Selection:

####

= Mean sojourn time =

The mean sojourn time (or sometimes mean waiting time) for an object in a dynamical system is the amount of time an object is expected to spend in a system before leaving the system permanently. This concept is widely used in various fields, including physics, chemistry, and stochastic processes, to study the behavior of systems over time.

== Concepts ==

=== Concept ===
Imagine someone is standing in line to buy a ticket at the counter. After a minute, by observing the number of customers behind them, this person can estimate the rate at which customers are entering the system (in this case, the waiting line) per unit time (one minute). By dividing the number of customers ahead by this "flow" of customers, one can estimate how much longer the wait will be to reach the counter.

####

Extracted data:

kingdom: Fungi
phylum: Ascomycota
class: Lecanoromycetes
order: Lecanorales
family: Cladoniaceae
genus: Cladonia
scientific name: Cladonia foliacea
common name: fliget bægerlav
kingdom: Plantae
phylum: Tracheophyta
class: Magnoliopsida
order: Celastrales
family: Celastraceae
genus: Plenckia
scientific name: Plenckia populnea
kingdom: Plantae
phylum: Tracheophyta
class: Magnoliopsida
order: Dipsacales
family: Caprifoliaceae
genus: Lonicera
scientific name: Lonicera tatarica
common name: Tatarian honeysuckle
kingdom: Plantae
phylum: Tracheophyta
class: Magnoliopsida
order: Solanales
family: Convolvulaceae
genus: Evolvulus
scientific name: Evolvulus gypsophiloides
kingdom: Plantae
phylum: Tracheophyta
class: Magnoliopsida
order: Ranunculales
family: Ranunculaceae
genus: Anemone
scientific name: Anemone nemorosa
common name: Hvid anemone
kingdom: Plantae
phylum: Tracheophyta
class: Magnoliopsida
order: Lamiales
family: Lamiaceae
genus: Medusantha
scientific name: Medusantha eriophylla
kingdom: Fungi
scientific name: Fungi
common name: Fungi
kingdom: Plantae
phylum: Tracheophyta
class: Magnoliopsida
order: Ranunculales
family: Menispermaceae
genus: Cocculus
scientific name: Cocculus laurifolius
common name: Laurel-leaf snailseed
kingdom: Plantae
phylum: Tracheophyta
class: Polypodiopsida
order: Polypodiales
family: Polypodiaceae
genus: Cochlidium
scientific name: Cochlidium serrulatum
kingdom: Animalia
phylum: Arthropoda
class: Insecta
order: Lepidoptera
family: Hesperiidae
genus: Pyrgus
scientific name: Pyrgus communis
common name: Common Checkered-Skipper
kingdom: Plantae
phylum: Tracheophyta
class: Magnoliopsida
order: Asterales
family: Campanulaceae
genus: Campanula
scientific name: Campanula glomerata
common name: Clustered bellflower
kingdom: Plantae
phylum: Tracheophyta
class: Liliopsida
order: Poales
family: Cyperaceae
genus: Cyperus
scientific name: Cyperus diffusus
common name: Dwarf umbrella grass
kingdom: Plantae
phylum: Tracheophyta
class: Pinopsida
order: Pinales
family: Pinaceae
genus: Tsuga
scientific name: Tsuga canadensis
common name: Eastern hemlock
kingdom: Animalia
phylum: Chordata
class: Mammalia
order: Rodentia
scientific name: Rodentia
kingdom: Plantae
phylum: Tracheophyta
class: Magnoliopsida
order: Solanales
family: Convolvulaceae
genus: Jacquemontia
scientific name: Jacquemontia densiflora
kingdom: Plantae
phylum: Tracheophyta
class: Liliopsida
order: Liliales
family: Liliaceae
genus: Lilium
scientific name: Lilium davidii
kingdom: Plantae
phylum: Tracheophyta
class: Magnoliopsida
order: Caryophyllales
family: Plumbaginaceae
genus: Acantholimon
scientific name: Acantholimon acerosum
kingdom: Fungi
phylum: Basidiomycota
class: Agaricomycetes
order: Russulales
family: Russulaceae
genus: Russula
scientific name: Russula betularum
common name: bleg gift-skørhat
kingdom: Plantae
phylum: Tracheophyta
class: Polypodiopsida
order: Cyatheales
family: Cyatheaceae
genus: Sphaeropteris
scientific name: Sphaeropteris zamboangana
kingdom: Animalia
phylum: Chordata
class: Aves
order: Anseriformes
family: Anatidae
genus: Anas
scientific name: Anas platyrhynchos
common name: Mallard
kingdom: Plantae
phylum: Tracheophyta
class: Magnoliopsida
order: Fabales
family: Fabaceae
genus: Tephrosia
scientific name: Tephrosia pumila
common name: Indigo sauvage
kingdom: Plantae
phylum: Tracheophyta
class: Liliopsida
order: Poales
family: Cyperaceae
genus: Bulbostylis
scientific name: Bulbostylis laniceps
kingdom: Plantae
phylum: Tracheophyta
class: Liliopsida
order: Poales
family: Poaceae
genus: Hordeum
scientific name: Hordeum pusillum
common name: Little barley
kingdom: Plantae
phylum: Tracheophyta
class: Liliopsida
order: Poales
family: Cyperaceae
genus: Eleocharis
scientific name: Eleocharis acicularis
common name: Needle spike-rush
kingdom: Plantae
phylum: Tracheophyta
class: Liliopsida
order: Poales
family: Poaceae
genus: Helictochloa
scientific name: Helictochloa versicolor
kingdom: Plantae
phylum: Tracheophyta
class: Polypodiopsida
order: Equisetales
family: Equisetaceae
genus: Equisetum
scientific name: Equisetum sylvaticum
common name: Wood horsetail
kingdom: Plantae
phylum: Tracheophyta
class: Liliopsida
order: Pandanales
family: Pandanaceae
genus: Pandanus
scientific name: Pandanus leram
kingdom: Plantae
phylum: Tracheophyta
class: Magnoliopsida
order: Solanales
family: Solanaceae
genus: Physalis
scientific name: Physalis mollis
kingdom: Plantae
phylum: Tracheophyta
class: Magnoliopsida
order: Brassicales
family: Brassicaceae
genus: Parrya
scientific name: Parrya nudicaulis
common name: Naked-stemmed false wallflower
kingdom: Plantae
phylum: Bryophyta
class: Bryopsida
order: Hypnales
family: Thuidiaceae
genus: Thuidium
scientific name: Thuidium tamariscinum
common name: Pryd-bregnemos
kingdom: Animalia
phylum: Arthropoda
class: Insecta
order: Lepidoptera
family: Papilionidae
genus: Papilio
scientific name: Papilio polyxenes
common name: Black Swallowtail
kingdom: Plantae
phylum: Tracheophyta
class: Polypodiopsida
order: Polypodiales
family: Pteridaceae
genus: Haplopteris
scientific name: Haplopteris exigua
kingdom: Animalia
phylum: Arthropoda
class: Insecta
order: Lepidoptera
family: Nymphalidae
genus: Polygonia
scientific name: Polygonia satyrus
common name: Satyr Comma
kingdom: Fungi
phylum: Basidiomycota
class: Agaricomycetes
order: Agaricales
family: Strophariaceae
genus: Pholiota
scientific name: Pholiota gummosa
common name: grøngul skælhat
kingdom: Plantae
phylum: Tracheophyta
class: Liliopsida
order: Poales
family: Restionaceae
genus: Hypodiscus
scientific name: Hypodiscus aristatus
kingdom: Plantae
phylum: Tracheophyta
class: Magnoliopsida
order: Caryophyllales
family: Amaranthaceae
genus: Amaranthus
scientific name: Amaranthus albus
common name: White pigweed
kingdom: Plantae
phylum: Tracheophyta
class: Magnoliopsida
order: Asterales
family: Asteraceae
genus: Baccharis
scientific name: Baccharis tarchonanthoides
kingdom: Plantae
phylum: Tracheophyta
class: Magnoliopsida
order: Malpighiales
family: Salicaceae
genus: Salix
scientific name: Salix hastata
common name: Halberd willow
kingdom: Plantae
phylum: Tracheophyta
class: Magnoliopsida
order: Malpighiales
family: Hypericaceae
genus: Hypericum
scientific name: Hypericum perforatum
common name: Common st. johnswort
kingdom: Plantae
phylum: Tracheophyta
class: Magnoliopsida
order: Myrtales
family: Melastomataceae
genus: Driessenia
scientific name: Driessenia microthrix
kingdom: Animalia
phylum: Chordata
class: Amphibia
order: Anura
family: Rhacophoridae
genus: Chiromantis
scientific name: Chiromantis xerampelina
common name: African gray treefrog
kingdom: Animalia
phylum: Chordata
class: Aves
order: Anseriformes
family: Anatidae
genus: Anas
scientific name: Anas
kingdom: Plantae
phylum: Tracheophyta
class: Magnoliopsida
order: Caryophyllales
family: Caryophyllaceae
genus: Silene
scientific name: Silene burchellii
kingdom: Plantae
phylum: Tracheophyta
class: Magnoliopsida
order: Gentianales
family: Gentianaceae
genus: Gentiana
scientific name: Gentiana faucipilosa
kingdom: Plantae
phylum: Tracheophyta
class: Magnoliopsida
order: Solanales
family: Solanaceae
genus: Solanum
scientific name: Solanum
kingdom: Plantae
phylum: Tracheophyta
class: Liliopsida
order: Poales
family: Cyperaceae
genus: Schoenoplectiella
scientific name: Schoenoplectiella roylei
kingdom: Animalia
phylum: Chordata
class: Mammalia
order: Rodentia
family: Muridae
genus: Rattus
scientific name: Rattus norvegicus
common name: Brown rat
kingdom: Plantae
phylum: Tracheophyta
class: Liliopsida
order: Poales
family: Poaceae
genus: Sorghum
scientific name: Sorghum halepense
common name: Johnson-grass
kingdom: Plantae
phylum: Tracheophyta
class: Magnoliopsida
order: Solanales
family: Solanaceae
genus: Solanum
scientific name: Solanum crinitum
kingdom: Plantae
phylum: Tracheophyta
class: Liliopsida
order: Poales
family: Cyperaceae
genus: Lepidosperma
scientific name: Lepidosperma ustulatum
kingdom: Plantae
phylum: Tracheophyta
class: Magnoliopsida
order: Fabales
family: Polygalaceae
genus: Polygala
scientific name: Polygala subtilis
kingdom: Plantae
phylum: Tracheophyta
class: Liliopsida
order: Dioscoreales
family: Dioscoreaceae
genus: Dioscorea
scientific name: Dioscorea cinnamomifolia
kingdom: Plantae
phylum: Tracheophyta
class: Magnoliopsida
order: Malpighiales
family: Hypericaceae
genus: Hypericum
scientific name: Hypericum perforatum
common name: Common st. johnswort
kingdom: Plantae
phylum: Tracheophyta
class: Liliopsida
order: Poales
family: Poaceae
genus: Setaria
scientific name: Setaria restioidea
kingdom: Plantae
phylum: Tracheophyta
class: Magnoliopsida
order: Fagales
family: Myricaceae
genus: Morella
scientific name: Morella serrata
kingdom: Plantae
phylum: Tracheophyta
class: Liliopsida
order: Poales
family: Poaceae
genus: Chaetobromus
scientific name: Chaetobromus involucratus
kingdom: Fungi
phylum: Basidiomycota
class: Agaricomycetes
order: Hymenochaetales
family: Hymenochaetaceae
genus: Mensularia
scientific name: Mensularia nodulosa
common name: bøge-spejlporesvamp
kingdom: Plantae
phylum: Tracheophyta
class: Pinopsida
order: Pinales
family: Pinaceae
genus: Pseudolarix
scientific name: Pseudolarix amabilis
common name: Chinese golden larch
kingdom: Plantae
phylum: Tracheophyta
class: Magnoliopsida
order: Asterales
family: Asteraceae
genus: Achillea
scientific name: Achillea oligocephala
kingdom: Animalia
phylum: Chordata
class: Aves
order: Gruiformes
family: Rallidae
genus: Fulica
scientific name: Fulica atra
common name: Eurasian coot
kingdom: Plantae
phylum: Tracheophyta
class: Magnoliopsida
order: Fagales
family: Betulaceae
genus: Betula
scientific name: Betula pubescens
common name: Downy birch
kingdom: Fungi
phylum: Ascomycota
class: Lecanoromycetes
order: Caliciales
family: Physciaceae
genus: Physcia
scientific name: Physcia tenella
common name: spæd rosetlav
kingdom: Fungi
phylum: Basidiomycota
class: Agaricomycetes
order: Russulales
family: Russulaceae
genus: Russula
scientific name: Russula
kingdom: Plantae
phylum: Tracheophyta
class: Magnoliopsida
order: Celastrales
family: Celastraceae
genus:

####

Problem description: Extend the passage on mean sojourn time, continuing from its final sentence.

Reply to the exercise:
Formally, consider the waiting line as a system S into which there is a flow of particles (customers) and where the process of “buying a ticket” means that the particle leaves the system. This waiting time is commonly referred to as transit time. Applying Little's theorem once, the expected steady state number of particles in S equals the flow of particles into S times the mean transit time. Similar theorems have been discovered in other fields, and in physiology it was earlier known as one of the Stewart-Hamilton equations (which is used to estimate the blood volume of organs).

=== Generalizations ===
Consider a system S in the form of a closed domain of finite volume in the Euclidean space. Further, consider the situation where there is a stream of ”equivalent” particles into S (number of particles per time unit) where each particle retains its identity while being in S and eventually – after a finite time – leaves the system irreversibly (i.e., for these particles the system is "open").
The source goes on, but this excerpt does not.